ACTIVITY>
Pick up the Grafana architecture notes after their last line and keep writing them.

DOCUMENT TEXT>
Single Go binary. Serves the web UI, REST API, data source proxy, and alerting engine. Default port 3000. Stateless — all state lives in the database.

Core Database Backend

SQLite (default, file-based, fine for single instances), PostgreSQL (recommended for production and HA), or MySQL/MariaDB. Stores dashboards, users, organizations, alert definitions, and preferences.

Plugin Data Source Plugins

Grafana queries observability backends through plugins. Built-in: Prometheus, Loki, Elasticsearch, InfluxDB, PostgreSQL, MySQL, CloudWatch, Azure Monitor. Community plugins add hundreds more.

Core Alerting Engine

Since v8 (opt-in) and default since v9, Grafana uses unified alerting — a single alerting system that evaluates rules against any data source. Replaces the legacy per-panel alerting (removed entirely in v11). Manages alert rules, contact points, notification policies, and silences.

Deployment models

Single instance — one Grafana server with SQLite. Simple, good for small teams. No HA.
HA cluster — multiple Grafana instances behind a load balancer, sharing a PostgreSQL database. Requires session affinity or shared session store.
Kubernetes — deploy via the official Helm chart (grafana/grafana). StatefulSet or Deployment with external PostgreSQL. ConfigMaps for provisioning.
Grafana Cloud — fully managed. No infrastructure to operate.

DATA EXTRACTS>

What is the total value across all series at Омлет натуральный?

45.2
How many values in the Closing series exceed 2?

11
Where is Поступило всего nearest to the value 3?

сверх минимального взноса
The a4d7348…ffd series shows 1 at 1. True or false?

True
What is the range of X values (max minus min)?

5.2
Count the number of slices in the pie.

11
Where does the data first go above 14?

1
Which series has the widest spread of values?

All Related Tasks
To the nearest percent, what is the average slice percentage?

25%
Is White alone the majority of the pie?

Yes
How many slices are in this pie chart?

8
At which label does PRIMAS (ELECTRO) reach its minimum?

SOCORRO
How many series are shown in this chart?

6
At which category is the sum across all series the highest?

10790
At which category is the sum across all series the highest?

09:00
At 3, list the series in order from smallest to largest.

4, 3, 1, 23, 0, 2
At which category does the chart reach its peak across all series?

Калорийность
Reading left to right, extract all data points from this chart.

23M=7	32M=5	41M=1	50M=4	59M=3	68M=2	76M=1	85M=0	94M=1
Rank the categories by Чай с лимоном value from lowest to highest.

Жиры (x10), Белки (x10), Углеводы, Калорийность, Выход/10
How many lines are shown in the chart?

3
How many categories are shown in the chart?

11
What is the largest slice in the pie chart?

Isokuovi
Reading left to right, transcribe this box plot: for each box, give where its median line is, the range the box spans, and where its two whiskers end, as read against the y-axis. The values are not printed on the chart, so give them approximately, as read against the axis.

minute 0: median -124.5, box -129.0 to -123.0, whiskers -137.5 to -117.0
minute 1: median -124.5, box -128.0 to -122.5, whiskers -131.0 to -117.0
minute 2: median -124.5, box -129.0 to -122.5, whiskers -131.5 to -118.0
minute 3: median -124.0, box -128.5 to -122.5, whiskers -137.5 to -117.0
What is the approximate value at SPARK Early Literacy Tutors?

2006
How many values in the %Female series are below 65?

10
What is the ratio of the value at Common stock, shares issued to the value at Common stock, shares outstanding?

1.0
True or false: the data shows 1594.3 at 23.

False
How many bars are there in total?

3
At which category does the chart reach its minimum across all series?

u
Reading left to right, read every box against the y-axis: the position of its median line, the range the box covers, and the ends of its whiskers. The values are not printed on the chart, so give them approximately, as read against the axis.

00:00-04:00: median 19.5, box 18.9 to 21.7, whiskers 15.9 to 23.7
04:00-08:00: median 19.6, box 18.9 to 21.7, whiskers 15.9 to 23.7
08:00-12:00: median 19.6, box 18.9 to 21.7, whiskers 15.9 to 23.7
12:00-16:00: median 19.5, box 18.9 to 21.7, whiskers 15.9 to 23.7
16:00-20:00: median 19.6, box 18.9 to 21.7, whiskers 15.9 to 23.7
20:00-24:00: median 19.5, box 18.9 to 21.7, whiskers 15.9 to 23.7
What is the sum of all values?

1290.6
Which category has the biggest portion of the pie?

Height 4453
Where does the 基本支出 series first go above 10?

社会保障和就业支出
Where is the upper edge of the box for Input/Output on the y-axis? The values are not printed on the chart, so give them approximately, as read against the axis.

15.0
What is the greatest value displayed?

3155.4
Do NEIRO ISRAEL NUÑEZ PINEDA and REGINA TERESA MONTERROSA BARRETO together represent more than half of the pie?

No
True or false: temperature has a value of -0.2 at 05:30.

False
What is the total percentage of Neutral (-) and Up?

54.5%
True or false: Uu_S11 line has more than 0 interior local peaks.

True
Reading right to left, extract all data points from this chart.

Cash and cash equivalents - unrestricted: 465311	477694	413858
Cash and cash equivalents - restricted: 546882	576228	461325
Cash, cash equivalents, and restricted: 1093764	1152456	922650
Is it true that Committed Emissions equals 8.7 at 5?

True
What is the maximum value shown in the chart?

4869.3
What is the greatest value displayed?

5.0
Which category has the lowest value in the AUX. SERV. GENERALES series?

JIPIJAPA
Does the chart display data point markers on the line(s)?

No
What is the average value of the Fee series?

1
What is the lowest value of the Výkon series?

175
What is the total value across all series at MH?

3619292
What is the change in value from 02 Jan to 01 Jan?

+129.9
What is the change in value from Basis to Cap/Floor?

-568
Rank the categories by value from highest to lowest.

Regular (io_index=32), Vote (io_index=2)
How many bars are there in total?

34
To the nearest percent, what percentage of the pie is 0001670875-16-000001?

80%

EXERCISE ANSWER>
Data Sources

Data sources are the connection layer between Grafana and your observability backends. Grafana does not store time series or logs — it queries external systems in real time. Each data source plugin knows how to speak a specific query language (PromQL, LogQL, SQL, etc.) and translate the results into Grafana's internal data frame format.

Data Source	Type	Query Language	Use Case
Prometheus	Metrics	PromQL	Infrastructure & application metrics. The most common Grafana data source.
Loki	Logs	LogQL	Log aggregation. Designed to pair with Grafana. Labels mirror Prometheus.
Elasticsearch	Logs / Search	Lucene / KQL	Full-text log search, APM data, document-oriented queries.
InfluxDB	Metrics	InfluxQL / SQL	Time series DB popular for IoT and custom metrics. Flux is deprecated; InfluxDB 3 uses SQL and InfluxQL.
PostgreSQL	SQL	SQL	Business metrics, application data, custom reporting.
MySQL	SQL	SQL	Same as PostgreSQL. Grafana supports time series and table queries.
CloudWatch	Metrics / Logs	CloudWatch Metrics Insights	AWS infrastructure monitoring. EC2, RDS, Lambda, ELB metrics.
Azure Monitor	Metrics / Logs	KQL	Azure resource metrics, Log Analytics, Application Insights.

How data source plugins work

When a dashboard panel executes a query, Grafana's data source proxy forwards the request to the configured backend. The plugin handles authentication, query translation, and response parsing. Plugins can be:

Built-in — shipped with Grafana (Prometheus, Loki, Elasticsearch, etc.)
Core plugins — maintained by Grafana Labs, installed separately
Community plugins — third-party, installed via grafana-cli plugins install or the Grafana UI

# Install a community plugin (example: Zabbix data source)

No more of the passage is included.